*DOCUMENT SECTION*

People v. Hendrix

NICHOLSON, Acting P. J., Dissenting.

I respectfully disagree that the prior crimes evidence was improperly admitted and that such admission was prejudicial.

When we review a trial court’s ruling concerning admission of evidence, we consider only the evidence before the court when it made its ruling. (People v. Hartsch (2010) 49 Cal.4th 472, 491 [110 Cal.Rptr.3d 673, 232 P.3d 663].) Here, the trial court ruled on the pretrial motion relying on the prosecution’s offer of proof. Since those were the facts before the trial court when it made its ruling, any other facts developed at trial were and are immaterial to the trial court’s ruling.

As noted by the majority, the offer of proof concerning the two prior crimes was as follows:

“On May 25, 2005, security guards witnessed domestic violence occurring between Corvette Hendrix, the Defendant’s sister, and her boyfriend. The Defendant then got involved. SPD Officer Mueller attempted to detain him, but he violently resisted. When he was being transported to jail, he repeatedly threatened the [szc] SPD Officer Wycinski who was driving. He asserted that he would look up the officer’s address on the [Ijntemet, and come ‘get him.’ At the station, he yelled, ‘You better change your beat.’ ”
“On September 18, 1993, Alameda Police Officer Simmons responded to reports of an intoxicated person causing a disturbance. He contacted the Defendant, who was displaying objective signs of intoxication. The Defendant passively resisted as Officer Simmons placed handcuffs on him. The Defendant tried to wriggle out of the officer’s hold as they walked to the police car. He then refused to get into the vehicle. He kicked at another officer who was trying to assist. Once placed in the car, he lied [szc] on his back and moved his hands to the front of his body. He kicked the patrol [car] *254door. Officer Simmons removed the Defendant from the patrol car, and the Defendant started to struggle again. The deputies placed him back in the patrol car, this time with a hobble, but the Defendant ripped it from his feet. When Officer Simmons tried to replace it, the Defendant spit in his face. The Defendant was finally transported to a holding cell. He hit, kicked and tried to ram the door with his body. He also tried to cover the camera in the cell.”

*MATERIAL SUPPLIED*
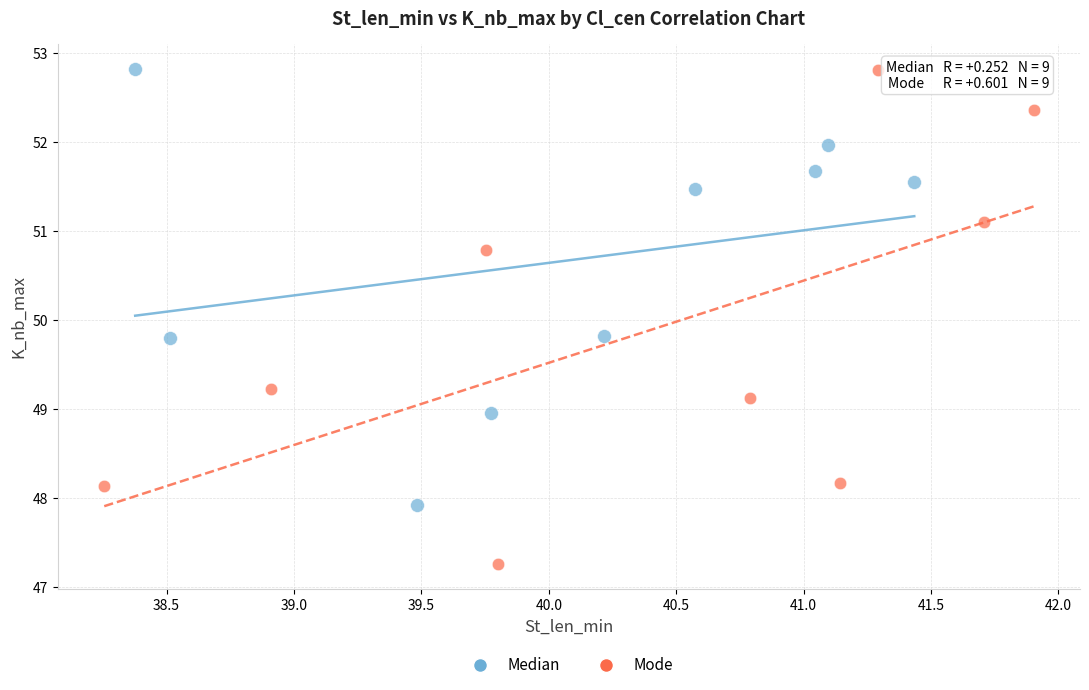

Which series contains the lowest Y value?

Mode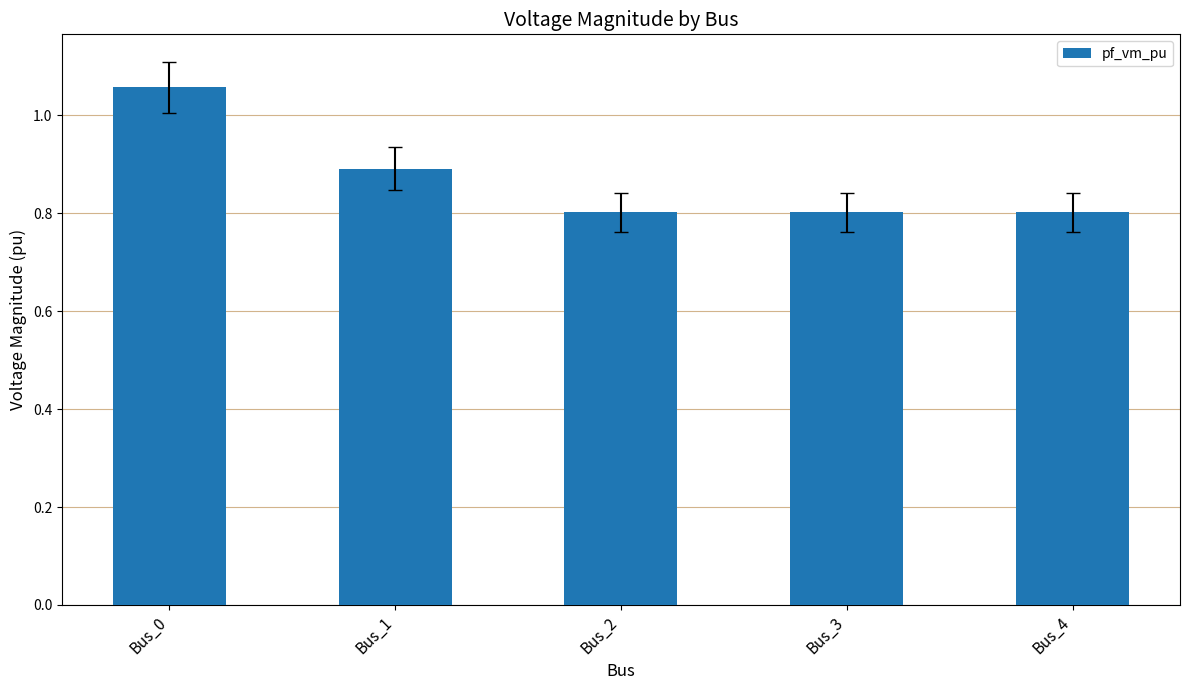

What is the average value?

0.9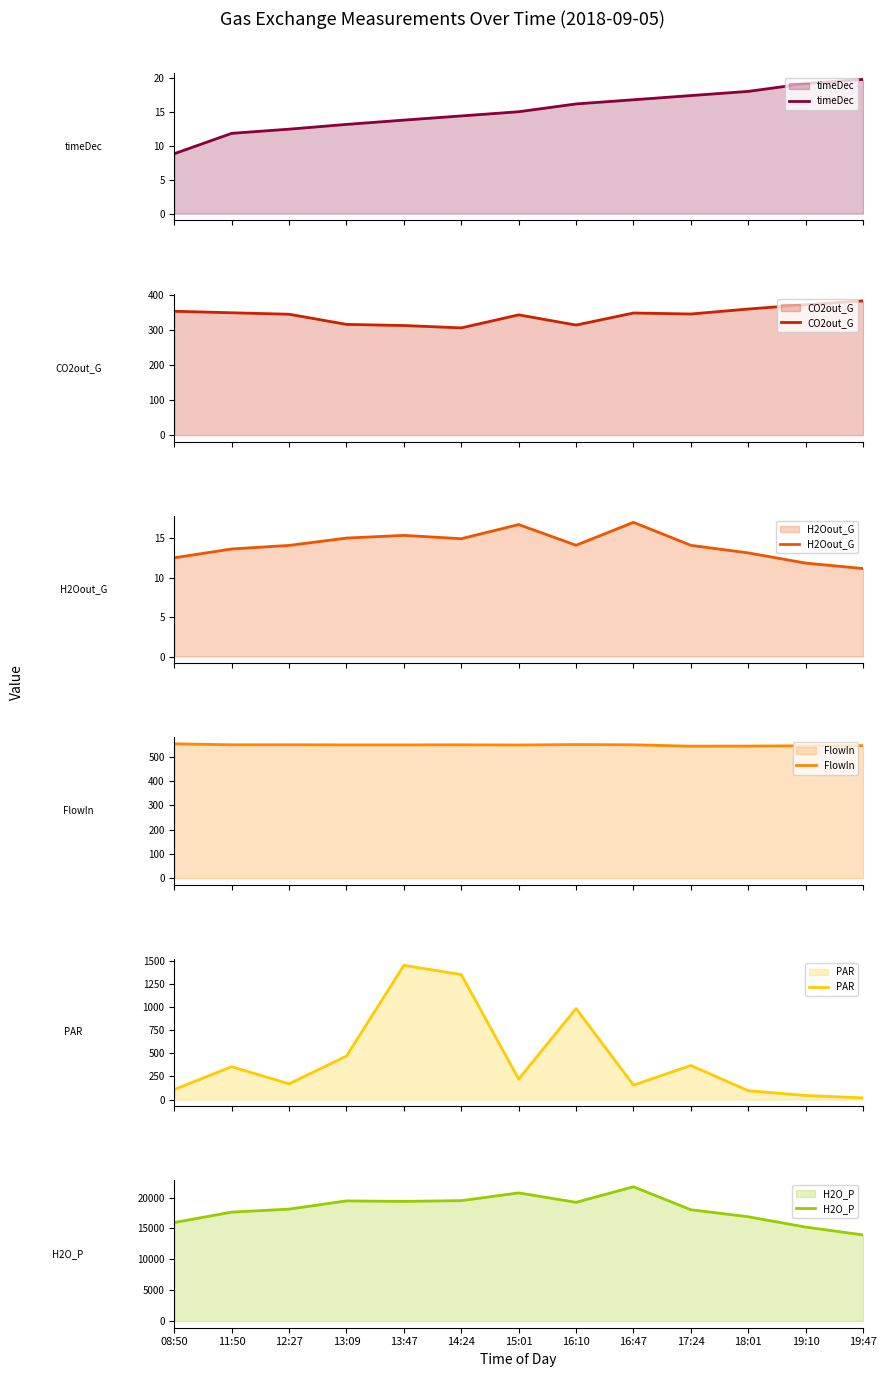

Reading left to right, list all the values displayed in this chart.

timeDec: 08:50=8.8	11:50=11.8	12:27=12.4	13:09=13.2	13:47=13.8	14:24=14.4	15:01=15.0	16:10=16.2	16:47=16.8	17:24=17.4	18:01=18.0	19:10=19.2	19:47=19.8
CO2out_G: 08:50=353.7	11:50=349.4	12:27=345.2	13:09=316.2	13:47=313.0	14:24=306.2	15:01=343.4	16:10=314.3	16:47=348.7	17:24=345.9	18:01=360.1	19:10=372.6	19:47=383.4
H2Oout_G: 08:50=12.5	11:50=13.6	12:27=14.1	13:09=15.0	13:47=15.3	14:24=14.9	15:01=16.7	16:10=14.1	16:47=17.0	17:24=14.1	18:01=13.1	19:10=11.8	19:47=11.2
FlowIn: 08:50=553.6	11:50=549.7	12:27=549.8	13:09=549.3	13:47=549.3	14:24=549.5	15:01=548.9	16:10=550.6	16:47=549.6	17:24=543.9	18:01=544.4	19:10=545.5	19:47=546.2
PAR: 08:50=109.0	11:50=355.0	12:27=170.0	13:09=470.0	13:47=1452.0	14:24=1352.0	15:01=221.0	16:10=985.0	16:47=156.0	17:24=369.0	18:01=95.0	19:10=44.0	19:47=18.0
H2O_P: 08:50=15948.4	11:50=17638.8	12:27=18125.0	13:09=19452.8	13:47=19375.9	14:24=19496.7	15:01=20750.5	16:10=19226.5	16:47=21741.6	17:24=18021.5	18:01=16885.9	19:10=15212.8	19:47=13943.4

*PROBLEM 1*
Answer these questions from the dissenting opinion in People v. Hendrix, one line each:
(a) What did the trial court rely on when it ruled on the pretrial motion?
(b) On what date did security guards witness the domestic violence involving the defendant's sister?
(c) Which city's police officer responded to the 1993 report of an intoxicated person?
*PROBLEM 2*
List every police officer the dissenting opinion in People v. Hendrix names.
*PROBLEM 3*
Carry on the dissenting opinion in People v. Hendrix from the point where it ends.

*ANSWER BOX 1*
(a) The prosecution's offer of proof.
(b) May 25, 2005.
(c) Alameda.

*ANSWER BOX 2*
Officer Mueller (SPD)
Officer Wycinski (SPD)
Officer Simmons (Alameda Police)

*ANSWER BOX 3*
These past circumstances gave defendant experience, closeup and personal, with police officers. He was able to observe them, and he learned that they would use physical force on his body to detain him. In one instance, there was also a security guard present before the police officers arrived, and defendant learned that, when situations escalate with a security guard present, police officers tend to arrive and take control. Defendant’s experience surpassed that of most people who have no close contact with security guards and police officers. Since these past experiences resulted in opportunities for defendant to know how to distinguish between security guards and police officers, they were highly relevant to the main point of contention at trial—that is, whether defendant knew that he was resisting a police officer.

In my opinion, this was sufficient to sustain the trial court’s exercise of discretion. This probative value of the evidence outweighed any prejudicial effect from the jury’s knowing that defendant resisted police officers in the past. The jury was properly instructed that it could not consider the past conduct except as it related to the knowledge issue. However, the majority attempts to create a new requirement that, when the past crimes are relevant to knowledge, the past and current crimes must be similar. This attempt ignores reality because knowledge may be inferred from many circumstances of past conduct that are dissimilar on their facts to the current crime.

For example, a person might shoplift at a store and be detained by security guards at the store who identify themselves as security guards. The store might then call the police, and the responding officers might introduce themselves as police officers. Such a scenario would give that person experience in telling who are and who are not police officers. Compare this hypothetical prior crime to defendant’s current crime. Shoplifting is nothing like resisting a police officer, yet the knowledge the person gained from the prior shoplifting is highly probative of whether the person actually was able to distinguish between security guards and police officers. Similarity can contribute to the probative value of the prior conduct, but it certainly is not the only, or even the most, probative factor. Despite this, the majority would exclude dissimilar prior crimes even if they provided strong evidence that defendant knew he was resisting police officers.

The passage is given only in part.